Sounds nice, but to some people it sounds like they are being told to go sit on a porch or they are some kind of evil negative externality monger.

Sandwichman said...

"but to some people it sounds like they are being told..."

It would be a mistake to subordinate both policy and imagination to what could best be called the phantom of a "repressive superego". No doubt there are people who if you offer them the shirt off your back will jump to the conclusion that you are trying to infect them with lice. How far would the civil rights movement get if the "practical" question they kept asking themselves was, "how will the most intransigent racist react to this?"

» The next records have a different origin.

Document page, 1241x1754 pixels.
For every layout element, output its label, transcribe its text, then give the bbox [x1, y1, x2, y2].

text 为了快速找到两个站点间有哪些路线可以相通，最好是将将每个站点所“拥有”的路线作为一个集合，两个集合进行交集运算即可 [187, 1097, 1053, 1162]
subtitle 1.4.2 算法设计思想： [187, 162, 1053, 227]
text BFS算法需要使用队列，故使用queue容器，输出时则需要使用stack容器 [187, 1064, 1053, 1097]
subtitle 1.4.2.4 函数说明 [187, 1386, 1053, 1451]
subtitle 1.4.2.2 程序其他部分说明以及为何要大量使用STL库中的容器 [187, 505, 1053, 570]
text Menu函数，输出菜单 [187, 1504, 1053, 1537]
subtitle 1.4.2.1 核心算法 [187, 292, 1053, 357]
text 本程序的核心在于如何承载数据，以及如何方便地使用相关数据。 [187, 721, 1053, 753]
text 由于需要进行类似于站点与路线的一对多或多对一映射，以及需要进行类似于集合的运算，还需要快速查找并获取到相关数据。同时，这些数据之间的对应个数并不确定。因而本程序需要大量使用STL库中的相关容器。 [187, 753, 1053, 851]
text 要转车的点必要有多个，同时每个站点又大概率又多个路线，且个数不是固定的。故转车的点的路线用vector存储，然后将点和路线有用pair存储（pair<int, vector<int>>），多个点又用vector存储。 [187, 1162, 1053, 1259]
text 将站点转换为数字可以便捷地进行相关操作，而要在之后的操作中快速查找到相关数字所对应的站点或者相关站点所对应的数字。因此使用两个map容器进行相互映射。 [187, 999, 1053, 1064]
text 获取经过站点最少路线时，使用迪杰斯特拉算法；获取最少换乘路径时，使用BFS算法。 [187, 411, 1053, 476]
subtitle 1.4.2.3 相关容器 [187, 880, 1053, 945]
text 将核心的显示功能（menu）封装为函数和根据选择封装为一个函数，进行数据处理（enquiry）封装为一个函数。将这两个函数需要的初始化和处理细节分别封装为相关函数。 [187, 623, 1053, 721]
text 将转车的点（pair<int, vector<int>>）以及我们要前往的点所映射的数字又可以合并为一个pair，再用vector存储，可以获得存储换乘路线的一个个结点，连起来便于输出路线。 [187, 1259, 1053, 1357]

If it "sounds nice" it just might be worth bucking the oppobrium of "what will other people think" -- especially if those other people don't actively think but only regurgitate well-worn certitudes.

Martin Langeland said...

Fear of boredom is a great marketing ploy. The disconnect that makes it work is the misplacement of responsibility. Marketing claims that boredom is caused by external reality and will disappear if you consume X, i.e.: it is not your fault. Another view is that boredom is an internal attitude which disengages one from experience, and therefore is amenable to personal acts. I suspect that fear of boredom is a major constituent of workaholism. Engagement in a socially recognized activity is an easy answer to 'What did you do yesterday?'
Another is the ceaseless pursuit of superior excellence: only the very best performance is acceptable. If one cannot play like Glen Gould or Rubenstein than there is no reason to play the piano. The act of walking -- or carving a stick, or any other activity deemed non-productive can be pleasurable. It will be more so if it is not professionalized.